To disable and remove the IO board

  1. When the controllers and network interface cards are disabled, disconnect the board:

    For s6800:

    # cfgadm -c disconnect N0.IB8

    For e12K/15K:

    # cfgadm -c disconnect IO15

    Note:

    The -f option is recommended only when a normal disconnect attempt fails and there is no clear way to make the command succeed gracefully.

  2. Use the cfgadm command to check the status of the I/O board:

    # cfgadm -al

    For s6800: In the output, the fields Receptable, Occupant, and Condition for N0.IB8 show disconnected, unconfigured, and unknown respectively.

    The I/O board may be physically removed at this time.
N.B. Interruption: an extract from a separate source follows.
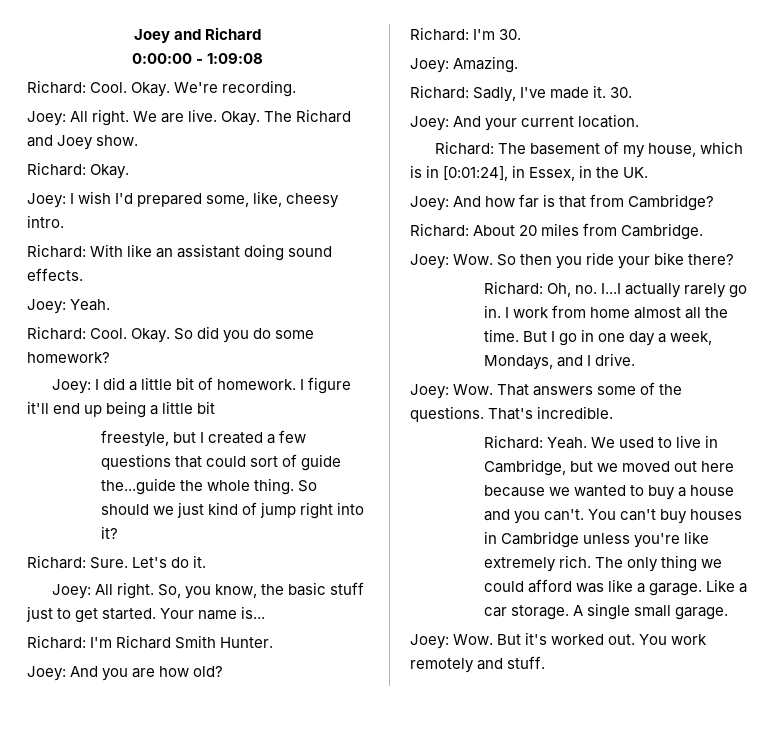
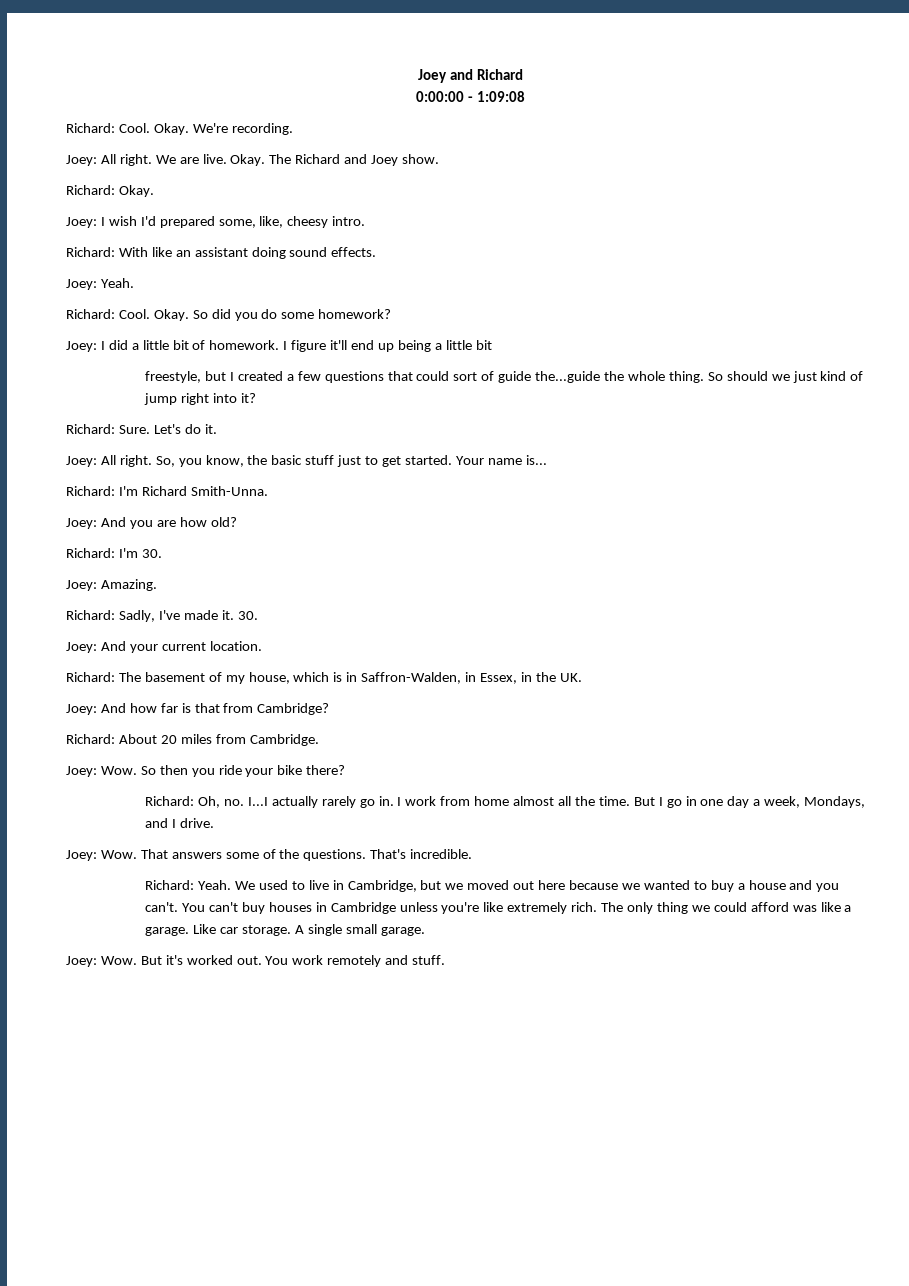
[175,635,274,649] Smith Hunter. -> [190,486,268,496] Smith-Unna.
[443,166,509,181] [0:01:24], -> [361,672,462,684] Saffron-Walden,
[739,583,748,593] a -> (217, 929) none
Before adding the new board to the dom1 domain, you must test it in another spare domain.

    For e12K/15K:

    Ap_Id Type Receptacle Occupant
    Condition
    IO14 HPCI connected configured ok
    IO14::pci0 io connected configured ok
    IO14::pci1 io connected configured ok
    IO14::pci2 io connected configured ok
    IO14::pci3 io connected configured ok
    IO15 HPCI disconnected unconfigured
    unknown
    SB14 CPU connected configured ok
    SB14::cpu0 cpu connected configured ok
    .
    .

    The I/O board, IO15, may be physically removed at this time.

To add the new IO board

  1. Physically add the board, connecting all necessary cables, and configure it:

    For s6800:

    # cfgadm -c configure N0.IB8

    For e12K/15K:

    # cfgadm -c configure IO15

    Note:

    Make sure that the output of the cfgadm command shows the slot where the new board is to be added. The status is disconnected, unconfigured, and unknown.

  2. Run the cfgadm -al command to verify the board has been configured; the board should be connected, configured, and ok. If you have stopped VCS, you may skip step 3 through step 6.
  3. Reconfigure the network interface cards on the new board:

    For s6800:

    # ifconfig qfe7 plumb

    # ifconfig qfe7 up

    For e12K/15K:

    # ifconfig ce5 plumb

  4. Run the command ifconfig -a to verify that the NICs are up and running.
  5. Reconfigure LLT to reestablish the private network links:

    For s6800:

    # /sbin/lltconfig -t qfe4 -d /dev/qfe:4

    For e12K/15K:

    # /sbin/lltconfig -t ce8 -d /dev/ce:8

  6. Verify the private network links are restored using the command lltstat -nv:

    # /sbin/lltstat -nv

  7. For s6800: Enable the controller c2 on the N0.IB8 using vxdmpadm command:

    # vxdmpadm enable ctlr=c2

    For e12K/15K:Enable the controller c9 on the IO15 using vxdmpadm command:

    # vxdmpadm enable ctlr=c9

  8. Verify that the controller is up and running:

    # vxdmpadm listctlr all

    If you have stopped VCS before reconfiguring the I/O board, restart it. Refer to the section, See Stopping and starting VCS.